Navy Vice Adm. Frank "Mitch" Bradley will testify today before the chairs of the armed services committees and top Democrats, regarding the second strike on survivors following an attack on a "drug" boat in early September. Below is a primer on disobeying unlawful orders prepared by Just Security:
It has long been the case under
customary international law that “superior orders” is no defense for war
crimes. The Charter of the International Military Tribunals at Nuremberg and
Tokyo excluded the defense (arts. 8 and 6,
respectively), as did the 1950 Nuremberg Principles (prin.
IV). The absence of a superior orders defense has also been confirmed in
the statutes of modern war crimes tribunals, including those of the
International Criminal Court and the International Criminal Tribunals for the
Former Yugoslavia and Rwanda (arts. 33, 7, and 6,
respectively).
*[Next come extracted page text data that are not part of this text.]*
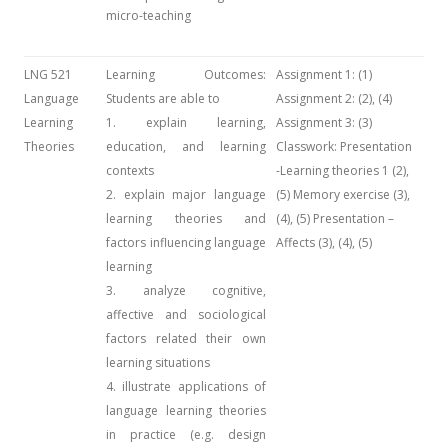
micro-teaching
LNG 521
Learning Outcomes:
Assignment 1: (1)
Language
Students are able to
Assignment 2: (2), (4)
Learning
1. explain learning,
Assignment 3: (3)
Theories
education, and learning
Classwork: Presentation
contexts
-Learning theories 1 (2),
2. explain major language
(5) Memory exercise (3),
learning theories and
(4), (5) Presentation –
factors influencing language
Affects (3), (4), (5)
learning
3. analyze cognitive,
affective and sociological
factors related their own
learning situations
4. illustrate applications of
language learning theories
in practice (e.g. design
Indeed, the defense is unavailable to international law
violations generally. For instance, the U.N. Convention Against Torture and the
Inter-American Convention on the Forced Disappearance of Persons prohibit
superior orders as a defense in national legislation implementing their
prohibitions (arts. 2 and VIII,
respectively).
As with
the affirmative duty to disobey an unlawful order, the ICRC has accurately
stated that under customary international law, “[o]beying a superior order does
not relieve a subordinate of criminal responsibility if the subordinate knew
that the act ordered was unlawful or should have known because of the
manifestly unlawful nature of the act ordered.” (ICRC Customary
International Humanitarian Law study, Rule 155).
U.S.
military law likewise rejects the defense of superior order in the Manual
for Courts-Martial. Rule 916(d) provides, “It is a defense to any offense
that the accused was acting pursuant to orders unless the accused knew the
orders to be unlawful or a person of ordinary sense and understanding would
have known the orders to be unlawful.” The touchstone case reflecting the
principle is U.S.
v. Calley, which dealt with the murder of 22 children, women, and old men
in the South Vietnamese village of My Lai. Lt. Calley claimed he was obeying an
order because “he had been taught the doctrine of obedience throughout his
military career” and that he “was acting in ignorance of the laws of war.” The
U.S. Court of Military Appeals held that,
the
obedience of a soldier is not the obedience of an automaton. A soldier is a
reasoning agent, obliged to respond, not as a machine, but as a person. The law
takes these factors into account in assessing criminal responsibility for acts
done in compliance with illegal orders.
The acts
of a subordinate done in compliance with an unlawful order given him by his
superior are excused and impose no criminal liability upon him unless the
superior’s order is one which a man of ordinary sense and understanding would,
under the circumstances, know to be unlawful, or if the order in question is
actually known to the accused to be unlawful.
Thus, it
is unlawful to obey an unlawful order, and merely following clearly illegal
orders provides no defense. This being so, the questions in the Sept. 2 strikes
are whether Secretary Hegseth’s reported order to Adm. Bradley was clearly
unlawful and whether Bradley’s apparent follow-on order to conduct the second
strike was likewise manifestly unlawful.